::: Input data

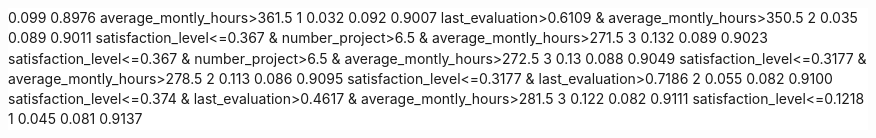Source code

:    <td style="text-align:left;"> 0.099 </td>
  </tr>
  <tr>
   <td style="text-align:right;"> 0.8976 </td>
   <td style="text-align:left;"> average_montly_hours&gt;361.5 </td>
   <td style="text-align:left;"> 1 </td>
   <td style="text-align:left;"> 0.032 </td>
   <td style="text-align:left;"> 0.092 </td>
  </tr>
  <tr>
   <td style="text-align:right;"> 0.9007 </td>
   <td style="text-align:left;"> last_evaluation&gt;0.6109 &amp; average_montly_hours&gt;350.5 </td>
   <td style="text-align:left;"> 2 </td>
   <td style="text-align:left;"> 0.035 </td>
   <td style="text-align:left;"> 0.089 </td>
  </tr>
  <tr>
   <td style="text-align:right;"> 0.9011 </td>
   <td style="text-align:left;"> satisfaction_level&lt;=0.367 &amp; number_project&gt;6.5 &amp; average_montly_hours&gt;271.5 </td>
   <td style="text-align:left;"> 3 </td>
   <td style="text-align:left;"> 0.132 </td>
   <td style="text-align:left;"> 0.089 </td>
  </tr>
  <tr>
   <td style="text-align:right;"> 0.9023 </td>
   <td style="text-align:left;"> satisfaction_level&lt;=0.367 &amp; number_project&gt;6.5 &amp; average_montly_hours&gt;272.5 </td>
   <td style="text-align:left;"> 3 </td>
   <td style="text-align:left;"> 0.13 </td>
   <td style="text-align:left;"> 0.088 </td>
  </tr>
  <tr>
   <td style="text-align:right;"> 0.9049 </td>
   <td style="text-align:left;"> satisfaction_level&lt;=0.3177 &amp; average_montly_hours&gt;278.5 </td>
   <td style="text-align:left;"> 2 </td>
   <td style="text-align:left;"> 0.113 </td>
   <td style="text-align:left;"> 0.086 </td>
  </tr>
  <tr>
   <td style="text-align:right;"> 0.9095 </td>
   <td style="text-align:left;"> satisfaction_level&lt;=0.3177 &amp; last_evaluation&gt;0.7186 </td>
   <td style="text-align:left;"> 2 </td>
   <td style="text-align:left;"> 0.055 </td>
   <td style="text-align:left;"> 0.082 </td>
  </tr>
  <tr>
   <td style="text-align:right;"> 0.9100 </td>
   <td style="text-align:left;"> satisfaction_level&lt;=0.374 &amp; last_evaluation&gt;0.4617 &amp; average_montly_hours&gt;281.5 </td>
   <td style="text-align:left;"> 3 </td>
   <td style="text-align:left;"> 0.122 </td>
   <td style="text-align:left;"> 0.082 </td>
  </tr>
  <tr>
   <td style="text-align:right;"> 0.9111 </td>
   <td style="text-align:left;"> satisfaction_level&lt;=0.1218 </td>
   <td style="text-align:left;"> 1 </td>
   <td style="text-align:left;"> 0.045 </td>
   <td style="text-align:left;"> 0.081 </td>
  </tr>
  <tr>
   <td style="text-align:right;"> 0.9137 </td>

::::::

■ **Work order**: Transcribe all the entries precisely. Do not include any picture.

■ **Answer box**:
Source code

:    <td style="text-align:left;"> 0.099 </td>
  </tr>
  <tr>
   <td style="text-align:right;"> 0.8976 </td>
   <td style="text-align:left;"> average_montly_hours&gt;361.5 </td>
   <td style="text-align:left;"> 1 </td>
   <td style="text-align:left;"> 0.032 </td>
   <td style="text-align:left;"> 0.092 </td>
  </tr>
  <tr>
   <td style="text-align:right;"> 0.9007 </td>
   <td style="text-align:left;"> last_evaluation&gt;0.6109 &amp; average_montly_hours&gt;350.5 </td>
   <td style="text-align:left;"> 2 </td>
   <td style="text-align:left;"> 0.035 </td>
   <td style="text-align:left;"> 0.089 </td>
  </tr>
  <tr>
   <td style="text-align:right;"> 0.9011 </td>
   <td style="text-align:left;"> satisfaction_level&lt;=0.367 &amp; number_project&gt;6.5 &amp; average_montly_hours&gt;271.5 </td>
   <td style="text-align:left;"> 3 </td>
   <td style="text-align:left;"> 0.132 </td>
   <td style="text-align:left;"> 0.089 </td>
  </tr>
  <tr>
   <td style="text-align:right;"> 0.9023 </td>
   <td style="text-align:left;"> satisfaction_level&lt;=0.367 &amp; number_project&gt;6.5 &amp; average_montly_hours&gt;272.5 </td>
   <td style="text-align:left;"> 3 </td>
   <td style="text-align:left;"> 0.13 </td>
   <td style="text-align:left;"> 0.088 </td>
  </tr>
  <tr>
   <td style="text-align:right;"> 0.9049 </td>
   <td style="text-align:left;"> satisfaction_level&lt;=0.3177 &amp; average_montly_hours&gt;278.5 </td>
   <td style="text-align:left;"> 2 </td>
   <td style="text-align:left;"> 0.113 </td>
   <td style="text-align:left;"> 0.086 </td>
  </tr>
  <tr>
   <td style="text-align:right;"> 0.9095 </td>
   <td style="text-align:left;"> satisfaction_level&lt;=0.3177 &amp; last_evaluation&gt;0.7186 </td>
   <td style="text-align:left;"> 2 </td>
   <td style="text-align:left;"> 0.055 </td>
   <td style="text-align:left;"> 0.082 </td>
  </tr>
  <tr>
   <td style="text-align:right;"> 0.9100 </td>
   <td style="text-align:left;"> satisfaction_level&lt;=0.374 &amp; last_evaluation&gt;0.4617 &amp; average_montly_hours&gt;281.5 </td>
   <td style="text-align:left;"> 3 </td>
   <td style="text-align:left;"> 0.122 </td>
   <td style="text-align:left;"> 0.082 </td>
  </tr>
  <tr>
   <td style="text-align:right;"> 0.9111 </td>
   <td style="text-align:left;"> satisfaction_level&lt;=0.1218 </td>
   <td style="text-align:left;"> 1 </td>
   <td style="text-align:left;"> 0.045 </td>
   <td style="text-align:left;"> 0.081 </td>
  </tr>
  <tr>
   <td style="text-align:right;"> 0.9137 </td>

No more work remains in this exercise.